保留転送すると切れる・つながらない|転送の落とし穴と対処(クラウドPBX)

保留転送すると切れる・つながらない|転送の落とし穴と対処(クラウドPBX)

クラウドPBXで保留転送(取り次ぎ)をすると、切れる・無音になる・転送先につながらないことがあります。転送の種類(取次転送/即時転送)で原因が変わるので、症状別の切り分けと直し方をまとめます。

保留転送すると切れる・つながらない:転送の落とし穴と対処

「Aさん宛てなので、少々お待ちください」

…で、保留転送したら切れる。あるいは転送先が鳴らない。つながっても無音。

これ、現場だとかなり気まずいですよね。

でも大丈夫です。転送は種類通り道が分かれば、原因はかなり絞れます。

まず確認:あなたがやっているのはどの転送?

転送の種類 やり方(ざっくり) 起きやすい不具合
取次転送(相手に確認してから) 保留→転送先に呼び出し→応答確認→転送確定 確定時に切れる/無音になる
即時転送(そのまま回す) 保留せず転送先へ回す(または保留→すぐ確定) 転送先が鳴らない/宛先ミスが増える
外線転送(携帯・外部番号へ) 社外の番号へ転送する 権限で止まる/課金・制限で失敗

ポイント

「取次転送」か「外線転送」かで、原因の場所が変わります。まず“どの転送か”を固定すると、切り分けが速くなります。

症状別:当たりを付ける早見表

症状 原因候補 先にやる確認
転送確定の瞬間に切れる 取次転送の確定手順ミス/ネットワーク不安定 手順の統一/4G/5Gで再現するか
転送先が鳴らない 着信先設定/営業時間/権限(外線転送) 転送先の番号・内線が正しいか/権限
つながるが無音・片側だけ聞こえない ネットワーク(NAT/ルーター)/SIP ALG 別回線で再現確認/ルーター設定
外線転送だけ失敗する 外線転送の制限/番号の付け方/課金・上限 外線転送が許可されているか/宛先形式

見落としやすいところ

「転送できない」ではなく、転送の途中まではできるのがクセ者です。途中まで動く時ほど、手順かネットワークが絡みやすいです。
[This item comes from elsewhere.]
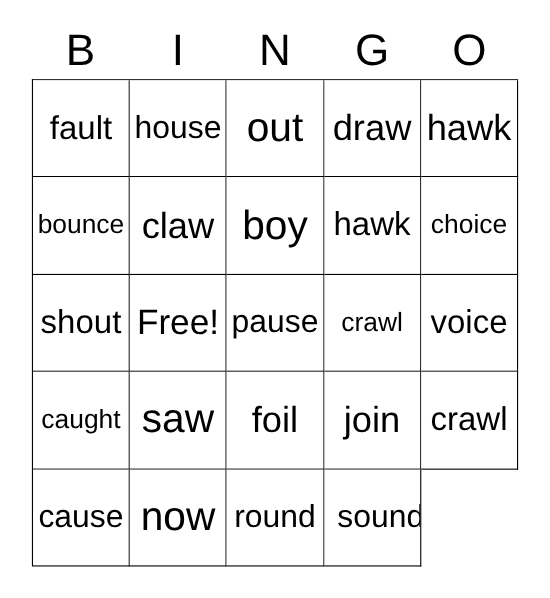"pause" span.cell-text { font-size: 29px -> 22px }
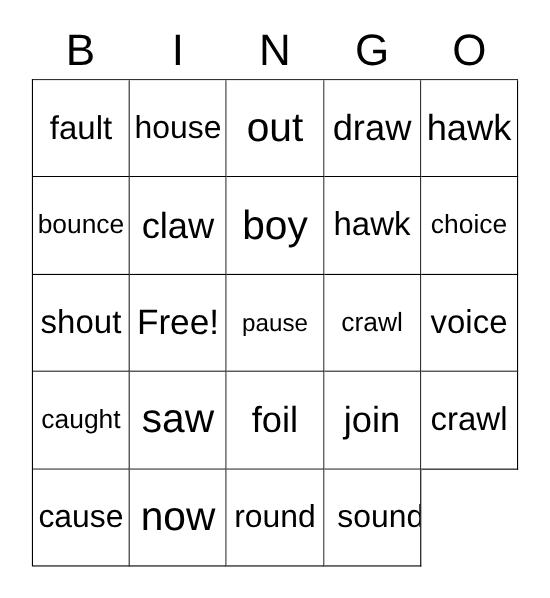"join" div.cell { html: <div> <span>join</span> </div> -> none }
対処の基本:まず“手順”を揃える(取次転送の事故を減らす)

取次転送は、担当ごとにやり方が微妙に違うと事故が増えます。

まずは社内で、次の“型”に揃えるのがいちばん効きます。

  • ①保留にする
  • ②転送先を呼び出す
  • ③相手が出たら「○○様からお電話です」と一言だけ伝える
  • ④転送を確定してから通話を離脱する

「確定前に切ってしまう」だけでも、相手側は切れたように見えることがあります。

外線転送が絡む時は“権限と制限”を最初に疑う

転送先が携帯など社外番号の場合、システム側で制限されていることがあります。

  • 外線転送が許可されていない(権限)
  • 国際・特番などが制限されている
  • 番号の付け方(0から/国番号など)がルールと違う

社内内線の転送はできるのに、外線だけ失敗するなら、この線が濃いです。

ネットワークが怪しい時の切り分けは“回線を変える”のが早い

無音・片側だけ聞こえない・確定時に落ちる…は、ネットワーク要因が混ざることがあります。

この切り分けが早いです。

  • 同じ端末で4G/5Gに切り替えて再現するか
  • 別のWi-Fi(テザリング等)で再現するか
  • 特定の場所(店舗奥・バックヤード)でだけ起きないか

場所で偏るなら、Wi-Fiの安定度やルーター設定が関係している可能性が上がります。

質問と回答

Q. 保留→転送先に出てもらうまではできるのに、確定で切れます

A. 確定の手順が統一されていないケースが多いです。いったん社内で“確定してから離脱”の型に揃え、同時に4G/5Gでも再現するか見ておくと原因が絞れます。

Q. 内線転送はできるのに、携帯への転送だけ失敗します

A. 外線転送の権限・制限・番号の付け方が原因になりやすいです。まず権限と制限、次に宛先の入力形式を確認すると早いです。

Q. 転送後に無音になることがあります

A. ネットワーク要因(ルーター設定など)が絡むことがあります。回線を変えて再現するかを確認すると、対処の方向が見えます。